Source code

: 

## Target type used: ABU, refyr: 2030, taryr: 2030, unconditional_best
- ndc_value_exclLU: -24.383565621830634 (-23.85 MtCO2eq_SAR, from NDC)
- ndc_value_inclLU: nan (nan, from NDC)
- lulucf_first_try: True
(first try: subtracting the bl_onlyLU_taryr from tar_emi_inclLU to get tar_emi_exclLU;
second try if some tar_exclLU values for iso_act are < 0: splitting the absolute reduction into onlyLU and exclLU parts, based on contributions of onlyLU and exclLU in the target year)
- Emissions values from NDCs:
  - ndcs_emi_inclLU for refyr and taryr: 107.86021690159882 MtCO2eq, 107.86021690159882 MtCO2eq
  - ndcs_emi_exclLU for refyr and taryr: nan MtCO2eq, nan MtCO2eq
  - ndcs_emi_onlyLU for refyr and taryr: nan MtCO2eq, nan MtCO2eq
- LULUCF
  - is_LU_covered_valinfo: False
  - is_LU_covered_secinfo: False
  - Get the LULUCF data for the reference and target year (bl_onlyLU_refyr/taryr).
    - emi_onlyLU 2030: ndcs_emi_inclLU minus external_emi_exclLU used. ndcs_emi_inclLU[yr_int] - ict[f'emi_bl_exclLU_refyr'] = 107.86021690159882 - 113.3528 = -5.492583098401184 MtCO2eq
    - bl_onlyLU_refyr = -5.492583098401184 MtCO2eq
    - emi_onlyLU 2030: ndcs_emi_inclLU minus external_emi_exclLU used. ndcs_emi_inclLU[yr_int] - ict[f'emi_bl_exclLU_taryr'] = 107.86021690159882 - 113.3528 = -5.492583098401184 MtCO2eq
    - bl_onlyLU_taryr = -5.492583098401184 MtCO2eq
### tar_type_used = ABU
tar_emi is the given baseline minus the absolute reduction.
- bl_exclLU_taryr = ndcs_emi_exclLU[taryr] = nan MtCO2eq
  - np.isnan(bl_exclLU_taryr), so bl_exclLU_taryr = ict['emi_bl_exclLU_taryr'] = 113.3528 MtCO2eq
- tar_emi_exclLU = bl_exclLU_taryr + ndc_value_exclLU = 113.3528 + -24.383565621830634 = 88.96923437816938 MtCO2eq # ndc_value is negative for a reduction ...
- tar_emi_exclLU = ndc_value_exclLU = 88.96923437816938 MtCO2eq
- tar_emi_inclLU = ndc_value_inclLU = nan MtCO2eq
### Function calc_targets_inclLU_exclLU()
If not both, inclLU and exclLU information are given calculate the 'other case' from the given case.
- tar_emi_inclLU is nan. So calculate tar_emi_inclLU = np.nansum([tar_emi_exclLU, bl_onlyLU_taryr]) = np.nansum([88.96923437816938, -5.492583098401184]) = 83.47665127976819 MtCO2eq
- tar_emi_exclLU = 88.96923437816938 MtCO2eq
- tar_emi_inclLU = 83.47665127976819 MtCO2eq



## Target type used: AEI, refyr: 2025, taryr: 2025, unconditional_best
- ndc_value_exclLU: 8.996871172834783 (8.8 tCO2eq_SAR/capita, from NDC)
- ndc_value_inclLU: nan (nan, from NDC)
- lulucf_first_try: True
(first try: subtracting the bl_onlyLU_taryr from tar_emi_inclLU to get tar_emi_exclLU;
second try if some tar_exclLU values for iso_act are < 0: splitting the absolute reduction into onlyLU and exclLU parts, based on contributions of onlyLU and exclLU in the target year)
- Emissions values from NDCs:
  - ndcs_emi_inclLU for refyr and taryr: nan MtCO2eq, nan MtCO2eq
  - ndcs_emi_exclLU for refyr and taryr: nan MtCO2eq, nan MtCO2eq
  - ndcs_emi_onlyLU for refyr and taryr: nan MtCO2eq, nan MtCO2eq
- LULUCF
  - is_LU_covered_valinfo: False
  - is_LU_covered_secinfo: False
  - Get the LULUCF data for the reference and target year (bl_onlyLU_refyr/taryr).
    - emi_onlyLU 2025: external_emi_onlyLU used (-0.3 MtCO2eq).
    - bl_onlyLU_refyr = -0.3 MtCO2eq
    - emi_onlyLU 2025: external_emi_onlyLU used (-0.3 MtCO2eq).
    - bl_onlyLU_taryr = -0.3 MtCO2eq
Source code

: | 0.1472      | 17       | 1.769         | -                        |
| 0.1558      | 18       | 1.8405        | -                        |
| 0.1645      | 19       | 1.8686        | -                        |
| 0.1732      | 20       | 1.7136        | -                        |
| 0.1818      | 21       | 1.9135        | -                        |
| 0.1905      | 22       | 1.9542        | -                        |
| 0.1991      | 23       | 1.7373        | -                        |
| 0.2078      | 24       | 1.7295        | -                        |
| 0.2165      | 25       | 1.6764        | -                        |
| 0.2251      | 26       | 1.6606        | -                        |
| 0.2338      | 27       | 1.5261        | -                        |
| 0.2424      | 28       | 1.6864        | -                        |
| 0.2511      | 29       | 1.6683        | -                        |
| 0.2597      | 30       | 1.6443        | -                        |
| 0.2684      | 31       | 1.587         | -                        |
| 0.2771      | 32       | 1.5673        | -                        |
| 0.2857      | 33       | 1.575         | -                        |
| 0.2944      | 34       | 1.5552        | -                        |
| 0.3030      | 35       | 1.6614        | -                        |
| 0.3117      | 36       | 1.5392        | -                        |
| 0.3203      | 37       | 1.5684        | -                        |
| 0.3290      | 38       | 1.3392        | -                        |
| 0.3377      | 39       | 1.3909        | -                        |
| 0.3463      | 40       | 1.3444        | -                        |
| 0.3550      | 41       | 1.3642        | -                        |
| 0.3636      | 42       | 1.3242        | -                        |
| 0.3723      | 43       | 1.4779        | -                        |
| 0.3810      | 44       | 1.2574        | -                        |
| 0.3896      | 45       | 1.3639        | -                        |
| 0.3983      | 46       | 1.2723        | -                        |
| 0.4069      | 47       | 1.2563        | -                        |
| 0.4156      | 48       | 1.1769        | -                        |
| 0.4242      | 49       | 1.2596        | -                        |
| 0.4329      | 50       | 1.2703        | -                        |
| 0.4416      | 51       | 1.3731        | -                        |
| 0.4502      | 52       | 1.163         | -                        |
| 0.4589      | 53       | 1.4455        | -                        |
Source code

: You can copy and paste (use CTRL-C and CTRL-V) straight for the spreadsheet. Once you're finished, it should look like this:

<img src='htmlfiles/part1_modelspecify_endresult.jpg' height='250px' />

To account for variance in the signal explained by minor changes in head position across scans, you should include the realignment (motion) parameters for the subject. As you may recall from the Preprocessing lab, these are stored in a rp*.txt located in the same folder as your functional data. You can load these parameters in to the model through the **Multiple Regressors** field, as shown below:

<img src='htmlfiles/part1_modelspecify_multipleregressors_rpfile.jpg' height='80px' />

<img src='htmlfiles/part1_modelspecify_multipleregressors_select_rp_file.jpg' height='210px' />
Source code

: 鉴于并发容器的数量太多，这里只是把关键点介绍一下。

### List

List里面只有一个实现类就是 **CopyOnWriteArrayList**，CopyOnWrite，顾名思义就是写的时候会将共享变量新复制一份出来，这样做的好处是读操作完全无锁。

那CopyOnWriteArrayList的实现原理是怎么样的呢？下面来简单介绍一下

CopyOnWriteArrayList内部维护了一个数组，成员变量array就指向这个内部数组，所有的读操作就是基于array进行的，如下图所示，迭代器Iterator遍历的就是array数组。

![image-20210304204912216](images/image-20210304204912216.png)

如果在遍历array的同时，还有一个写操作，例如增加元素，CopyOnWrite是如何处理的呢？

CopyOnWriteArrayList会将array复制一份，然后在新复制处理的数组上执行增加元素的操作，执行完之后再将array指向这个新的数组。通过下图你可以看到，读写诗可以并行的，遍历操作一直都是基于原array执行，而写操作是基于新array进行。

* **PROBLEM REQUIREMENTS**
The lines in the records above that include the word "minus" must be copied out.

* **OUTPUT OF THE TASK**
    - emi_onlyLU 2030: ndcs_emi_inclLU minus external_emi_exclLU used. ndcs_emi_inclLU[yr_int] - ict[f'emi_bl_exclLU_refyr'] = 107.86021690159882 - 113.3528 = -5.492583098401184 MtCO2eq
    - emi_onlyLU 2030: ndcs_emi_inclLU minus external_emi_exclLU used. ndcs_emi_inclLU[yr_int] - ict[f'emi_bl_exclLU_taryr'] = 107.86021690159882 - 113.3528 = -5.492583098401184 MtCO2eq
tar_emi is the given baseline minus the absolute reduction.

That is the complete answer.